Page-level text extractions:

↓↓↓

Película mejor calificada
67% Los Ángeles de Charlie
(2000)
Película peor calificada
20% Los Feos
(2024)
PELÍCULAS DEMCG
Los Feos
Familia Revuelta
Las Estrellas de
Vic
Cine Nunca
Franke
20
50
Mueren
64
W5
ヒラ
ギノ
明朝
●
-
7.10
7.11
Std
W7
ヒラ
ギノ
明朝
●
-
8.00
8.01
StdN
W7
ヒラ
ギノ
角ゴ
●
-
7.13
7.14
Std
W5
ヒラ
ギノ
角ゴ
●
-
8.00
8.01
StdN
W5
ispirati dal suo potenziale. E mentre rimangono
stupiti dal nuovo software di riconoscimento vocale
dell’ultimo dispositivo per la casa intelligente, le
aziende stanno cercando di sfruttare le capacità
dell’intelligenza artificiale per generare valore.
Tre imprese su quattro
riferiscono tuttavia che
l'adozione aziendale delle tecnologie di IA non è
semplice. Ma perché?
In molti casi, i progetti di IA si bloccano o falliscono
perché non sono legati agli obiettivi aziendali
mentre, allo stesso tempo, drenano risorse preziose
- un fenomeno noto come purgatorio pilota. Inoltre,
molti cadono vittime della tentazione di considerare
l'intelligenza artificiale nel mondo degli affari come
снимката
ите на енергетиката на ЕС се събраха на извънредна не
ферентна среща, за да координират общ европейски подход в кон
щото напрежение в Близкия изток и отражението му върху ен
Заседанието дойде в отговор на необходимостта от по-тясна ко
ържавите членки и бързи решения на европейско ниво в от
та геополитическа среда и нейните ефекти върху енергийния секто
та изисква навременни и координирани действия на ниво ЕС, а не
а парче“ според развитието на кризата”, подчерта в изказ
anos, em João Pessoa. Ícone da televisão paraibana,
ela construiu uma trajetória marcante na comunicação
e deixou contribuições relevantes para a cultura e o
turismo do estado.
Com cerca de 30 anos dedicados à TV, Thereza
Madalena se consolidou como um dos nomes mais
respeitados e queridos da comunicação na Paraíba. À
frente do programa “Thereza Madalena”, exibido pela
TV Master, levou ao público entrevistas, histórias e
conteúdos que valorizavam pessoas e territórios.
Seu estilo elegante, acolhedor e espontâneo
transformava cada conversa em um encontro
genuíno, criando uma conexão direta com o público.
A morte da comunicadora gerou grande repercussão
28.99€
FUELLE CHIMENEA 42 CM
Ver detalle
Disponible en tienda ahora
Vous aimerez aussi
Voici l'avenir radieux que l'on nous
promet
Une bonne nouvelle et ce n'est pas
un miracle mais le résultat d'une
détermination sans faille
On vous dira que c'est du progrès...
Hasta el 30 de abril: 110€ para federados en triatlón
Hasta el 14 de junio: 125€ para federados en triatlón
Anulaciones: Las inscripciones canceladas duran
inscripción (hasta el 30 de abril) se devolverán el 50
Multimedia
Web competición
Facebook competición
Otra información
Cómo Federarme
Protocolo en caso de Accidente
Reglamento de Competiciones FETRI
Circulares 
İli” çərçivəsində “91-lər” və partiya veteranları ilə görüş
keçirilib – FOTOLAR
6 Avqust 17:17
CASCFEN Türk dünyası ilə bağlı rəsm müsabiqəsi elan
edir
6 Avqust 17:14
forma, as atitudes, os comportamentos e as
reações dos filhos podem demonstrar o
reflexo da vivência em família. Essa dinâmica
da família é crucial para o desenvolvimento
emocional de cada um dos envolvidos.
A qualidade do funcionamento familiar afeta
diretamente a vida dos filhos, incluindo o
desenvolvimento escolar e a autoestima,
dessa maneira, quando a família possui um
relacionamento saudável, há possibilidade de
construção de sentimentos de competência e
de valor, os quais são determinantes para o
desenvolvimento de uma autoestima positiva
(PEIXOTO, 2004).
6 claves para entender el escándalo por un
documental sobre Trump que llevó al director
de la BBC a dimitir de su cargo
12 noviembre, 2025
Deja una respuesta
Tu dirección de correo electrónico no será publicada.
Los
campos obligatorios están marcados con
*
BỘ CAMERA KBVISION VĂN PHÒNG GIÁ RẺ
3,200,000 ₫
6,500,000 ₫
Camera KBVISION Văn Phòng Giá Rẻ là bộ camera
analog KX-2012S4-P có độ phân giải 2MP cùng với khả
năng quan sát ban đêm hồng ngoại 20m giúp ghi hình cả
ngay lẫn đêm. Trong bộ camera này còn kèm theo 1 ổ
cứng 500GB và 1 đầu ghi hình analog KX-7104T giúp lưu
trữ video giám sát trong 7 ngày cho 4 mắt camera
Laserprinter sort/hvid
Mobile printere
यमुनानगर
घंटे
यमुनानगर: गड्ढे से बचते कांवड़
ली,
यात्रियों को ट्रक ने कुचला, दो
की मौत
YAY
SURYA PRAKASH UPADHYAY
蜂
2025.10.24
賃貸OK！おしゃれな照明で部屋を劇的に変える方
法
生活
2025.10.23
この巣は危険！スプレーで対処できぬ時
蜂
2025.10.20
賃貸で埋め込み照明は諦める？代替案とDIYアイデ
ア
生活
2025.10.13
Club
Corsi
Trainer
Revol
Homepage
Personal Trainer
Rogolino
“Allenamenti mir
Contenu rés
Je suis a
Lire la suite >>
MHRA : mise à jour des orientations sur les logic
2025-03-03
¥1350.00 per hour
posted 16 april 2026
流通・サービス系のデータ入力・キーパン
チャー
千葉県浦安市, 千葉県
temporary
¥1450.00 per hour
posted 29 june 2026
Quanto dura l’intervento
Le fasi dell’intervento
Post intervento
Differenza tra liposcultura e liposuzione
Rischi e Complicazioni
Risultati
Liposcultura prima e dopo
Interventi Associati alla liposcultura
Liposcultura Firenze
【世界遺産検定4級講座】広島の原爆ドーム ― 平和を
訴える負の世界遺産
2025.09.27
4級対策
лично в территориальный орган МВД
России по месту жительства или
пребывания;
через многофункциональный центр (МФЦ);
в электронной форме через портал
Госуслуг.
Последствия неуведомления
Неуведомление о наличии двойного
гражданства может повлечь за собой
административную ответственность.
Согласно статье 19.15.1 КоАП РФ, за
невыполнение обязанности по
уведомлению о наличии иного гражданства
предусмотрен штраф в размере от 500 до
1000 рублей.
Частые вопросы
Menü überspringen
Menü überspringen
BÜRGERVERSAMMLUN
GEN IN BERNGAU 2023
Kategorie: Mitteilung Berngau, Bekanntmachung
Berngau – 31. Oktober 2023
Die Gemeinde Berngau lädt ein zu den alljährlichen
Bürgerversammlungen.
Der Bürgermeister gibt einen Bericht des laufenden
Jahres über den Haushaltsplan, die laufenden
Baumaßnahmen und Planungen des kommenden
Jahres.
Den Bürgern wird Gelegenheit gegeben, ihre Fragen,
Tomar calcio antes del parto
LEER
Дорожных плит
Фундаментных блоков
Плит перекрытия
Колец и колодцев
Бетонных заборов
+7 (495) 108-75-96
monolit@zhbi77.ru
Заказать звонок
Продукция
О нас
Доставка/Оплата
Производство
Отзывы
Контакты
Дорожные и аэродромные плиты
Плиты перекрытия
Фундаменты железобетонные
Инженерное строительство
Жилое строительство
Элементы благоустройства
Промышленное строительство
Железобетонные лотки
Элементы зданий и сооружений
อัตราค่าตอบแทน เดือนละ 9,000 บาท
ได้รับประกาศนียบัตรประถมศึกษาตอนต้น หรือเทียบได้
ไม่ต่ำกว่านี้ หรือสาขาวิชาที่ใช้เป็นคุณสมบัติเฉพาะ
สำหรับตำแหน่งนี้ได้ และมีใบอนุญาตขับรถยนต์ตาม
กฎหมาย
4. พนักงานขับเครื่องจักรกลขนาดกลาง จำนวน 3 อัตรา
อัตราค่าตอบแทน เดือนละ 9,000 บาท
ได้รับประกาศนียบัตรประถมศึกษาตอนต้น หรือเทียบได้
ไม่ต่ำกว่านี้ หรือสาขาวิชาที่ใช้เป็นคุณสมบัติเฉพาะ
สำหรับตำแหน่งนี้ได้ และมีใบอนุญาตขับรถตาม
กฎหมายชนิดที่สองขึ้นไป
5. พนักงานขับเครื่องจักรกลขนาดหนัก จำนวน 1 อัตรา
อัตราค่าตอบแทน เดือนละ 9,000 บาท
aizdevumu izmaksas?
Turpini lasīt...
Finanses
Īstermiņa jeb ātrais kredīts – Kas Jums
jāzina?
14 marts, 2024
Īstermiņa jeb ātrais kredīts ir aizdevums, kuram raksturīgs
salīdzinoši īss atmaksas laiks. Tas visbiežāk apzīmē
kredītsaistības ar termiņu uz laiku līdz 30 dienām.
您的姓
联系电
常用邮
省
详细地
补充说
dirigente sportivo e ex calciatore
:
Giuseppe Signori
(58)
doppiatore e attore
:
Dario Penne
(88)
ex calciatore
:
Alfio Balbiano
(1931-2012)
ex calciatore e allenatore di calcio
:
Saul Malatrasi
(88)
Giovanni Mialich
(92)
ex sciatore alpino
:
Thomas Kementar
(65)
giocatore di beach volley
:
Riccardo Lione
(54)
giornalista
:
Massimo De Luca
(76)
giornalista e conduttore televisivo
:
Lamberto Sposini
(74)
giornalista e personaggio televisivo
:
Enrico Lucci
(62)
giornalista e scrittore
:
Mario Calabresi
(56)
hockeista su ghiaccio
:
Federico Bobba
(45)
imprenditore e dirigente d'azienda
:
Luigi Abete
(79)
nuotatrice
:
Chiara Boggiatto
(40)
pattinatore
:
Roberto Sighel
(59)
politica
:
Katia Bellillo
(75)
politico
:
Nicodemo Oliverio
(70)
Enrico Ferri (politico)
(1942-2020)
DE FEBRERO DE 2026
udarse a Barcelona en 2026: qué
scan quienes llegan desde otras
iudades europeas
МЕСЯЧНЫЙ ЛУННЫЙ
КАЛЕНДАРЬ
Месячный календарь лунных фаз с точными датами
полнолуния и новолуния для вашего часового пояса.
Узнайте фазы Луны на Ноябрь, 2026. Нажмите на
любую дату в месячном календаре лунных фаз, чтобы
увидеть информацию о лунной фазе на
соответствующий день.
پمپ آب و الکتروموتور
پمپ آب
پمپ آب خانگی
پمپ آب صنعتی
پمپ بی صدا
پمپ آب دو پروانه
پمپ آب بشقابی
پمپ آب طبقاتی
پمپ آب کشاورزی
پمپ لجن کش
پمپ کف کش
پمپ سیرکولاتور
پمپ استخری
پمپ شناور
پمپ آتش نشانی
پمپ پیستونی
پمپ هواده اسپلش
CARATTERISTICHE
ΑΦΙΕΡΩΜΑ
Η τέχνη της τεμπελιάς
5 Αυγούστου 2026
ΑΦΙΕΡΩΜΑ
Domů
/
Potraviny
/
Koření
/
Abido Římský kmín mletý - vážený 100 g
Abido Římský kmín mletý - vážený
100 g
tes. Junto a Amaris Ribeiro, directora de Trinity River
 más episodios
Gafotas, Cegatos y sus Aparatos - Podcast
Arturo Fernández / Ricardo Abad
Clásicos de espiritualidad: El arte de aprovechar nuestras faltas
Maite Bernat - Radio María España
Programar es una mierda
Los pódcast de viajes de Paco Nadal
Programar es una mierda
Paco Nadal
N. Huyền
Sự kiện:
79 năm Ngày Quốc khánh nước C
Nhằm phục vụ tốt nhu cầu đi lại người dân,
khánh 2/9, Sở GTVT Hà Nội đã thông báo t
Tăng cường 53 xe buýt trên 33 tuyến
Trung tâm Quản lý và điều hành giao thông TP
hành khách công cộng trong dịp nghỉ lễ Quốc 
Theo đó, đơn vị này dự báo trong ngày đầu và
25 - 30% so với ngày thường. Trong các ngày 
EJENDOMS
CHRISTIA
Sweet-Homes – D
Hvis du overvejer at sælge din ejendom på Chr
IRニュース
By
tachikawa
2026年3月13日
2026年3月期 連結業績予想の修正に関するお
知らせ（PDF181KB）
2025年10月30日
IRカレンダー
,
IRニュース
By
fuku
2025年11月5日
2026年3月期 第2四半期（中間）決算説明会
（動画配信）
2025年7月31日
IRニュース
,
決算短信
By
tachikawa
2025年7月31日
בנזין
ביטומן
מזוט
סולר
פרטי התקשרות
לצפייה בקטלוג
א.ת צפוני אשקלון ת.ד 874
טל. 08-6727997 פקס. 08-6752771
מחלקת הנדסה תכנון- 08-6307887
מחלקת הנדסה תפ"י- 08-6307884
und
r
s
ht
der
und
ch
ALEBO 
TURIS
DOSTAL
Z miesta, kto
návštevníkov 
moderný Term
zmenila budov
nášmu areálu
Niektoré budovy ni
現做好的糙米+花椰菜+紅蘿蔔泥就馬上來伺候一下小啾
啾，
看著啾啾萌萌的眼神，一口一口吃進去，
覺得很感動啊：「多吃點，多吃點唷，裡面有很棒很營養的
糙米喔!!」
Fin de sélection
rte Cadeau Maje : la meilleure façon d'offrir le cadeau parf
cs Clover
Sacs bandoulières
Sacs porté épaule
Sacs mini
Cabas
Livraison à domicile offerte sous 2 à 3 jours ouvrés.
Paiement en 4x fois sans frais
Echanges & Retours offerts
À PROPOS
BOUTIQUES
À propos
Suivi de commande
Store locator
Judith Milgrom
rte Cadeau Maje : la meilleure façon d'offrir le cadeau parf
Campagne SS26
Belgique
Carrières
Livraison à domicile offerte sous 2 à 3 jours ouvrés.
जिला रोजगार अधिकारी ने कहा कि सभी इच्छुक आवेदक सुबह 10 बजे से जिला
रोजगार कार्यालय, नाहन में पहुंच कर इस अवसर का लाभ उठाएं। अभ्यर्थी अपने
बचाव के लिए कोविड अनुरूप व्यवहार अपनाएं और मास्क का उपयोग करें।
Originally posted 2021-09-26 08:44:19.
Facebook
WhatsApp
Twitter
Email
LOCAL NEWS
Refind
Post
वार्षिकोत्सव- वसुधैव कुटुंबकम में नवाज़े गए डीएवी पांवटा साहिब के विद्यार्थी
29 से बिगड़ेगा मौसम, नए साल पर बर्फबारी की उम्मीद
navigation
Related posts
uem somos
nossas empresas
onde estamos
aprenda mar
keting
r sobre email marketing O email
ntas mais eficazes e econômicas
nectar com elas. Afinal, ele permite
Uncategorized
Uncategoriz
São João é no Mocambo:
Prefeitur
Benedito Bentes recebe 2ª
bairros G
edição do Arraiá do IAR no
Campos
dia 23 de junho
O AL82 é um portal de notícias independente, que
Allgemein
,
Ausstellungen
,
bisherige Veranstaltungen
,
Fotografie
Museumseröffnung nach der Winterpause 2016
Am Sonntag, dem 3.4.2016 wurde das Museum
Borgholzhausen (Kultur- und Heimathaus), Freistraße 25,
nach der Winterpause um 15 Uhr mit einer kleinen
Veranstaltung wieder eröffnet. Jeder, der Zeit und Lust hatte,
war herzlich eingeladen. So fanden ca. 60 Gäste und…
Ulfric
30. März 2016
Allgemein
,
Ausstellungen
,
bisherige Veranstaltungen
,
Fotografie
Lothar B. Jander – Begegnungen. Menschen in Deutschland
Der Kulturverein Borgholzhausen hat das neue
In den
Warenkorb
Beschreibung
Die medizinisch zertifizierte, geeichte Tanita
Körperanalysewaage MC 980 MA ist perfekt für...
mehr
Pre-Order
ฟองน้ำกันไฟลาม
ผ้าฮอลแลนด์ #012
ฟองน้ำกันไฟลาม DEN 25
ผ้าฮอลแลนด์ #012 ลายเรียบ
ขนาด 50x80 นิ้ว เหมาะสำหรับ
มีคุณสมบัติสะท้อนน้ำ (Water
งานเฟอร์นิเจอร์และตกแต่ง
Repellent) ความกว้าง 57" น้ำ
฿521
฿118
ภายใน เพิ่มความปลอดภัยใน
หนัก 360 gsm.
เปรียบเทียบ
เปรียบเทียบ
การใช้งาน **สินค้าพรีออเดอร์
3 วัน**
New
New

↑↑↑

BRIEF: Could you set down, word for word, only the lines above from the line with "aziende stanno cercando" to the line with "та изисква навременни", including both?

RESULT BELOW:
aziende stanno cercando di sfruttare le capacità
dell’intelligenza artificiale per generare valore.
Tre imprese su quattro
riferiscono tuttavia che
l'adozione aziendale delle tecnologie di IA non è
semplice. Ma perché?
In molti casi, i progetti di IA si bloccano o falliscono
perché non sono legati agli obiettivi aziendali
mentre, allo stesso tempo, drenano risorse preziose
- un fenomeno noto come purgatorio pilota. Inoltre,
molti cadono vittime della tentazione di considerare
l'intelligenza artificiale nel mondo degli affari come
снимката
ите на енергетиката на ЕС се събраха на извънредна не
ферентна среща, за да координират общ европейски подход в кон
щото напрежение в Близкия изток и отражението му върху ен
Заседанието дойде в отговор на необходимостта от по-тясна ко
ържавите членки и бързи решения на европейско ниво в от
та геополитическа среда и нейните ефекти върху енергийния секто
та изисква навременни и координирани действия на ниво ЕС, а не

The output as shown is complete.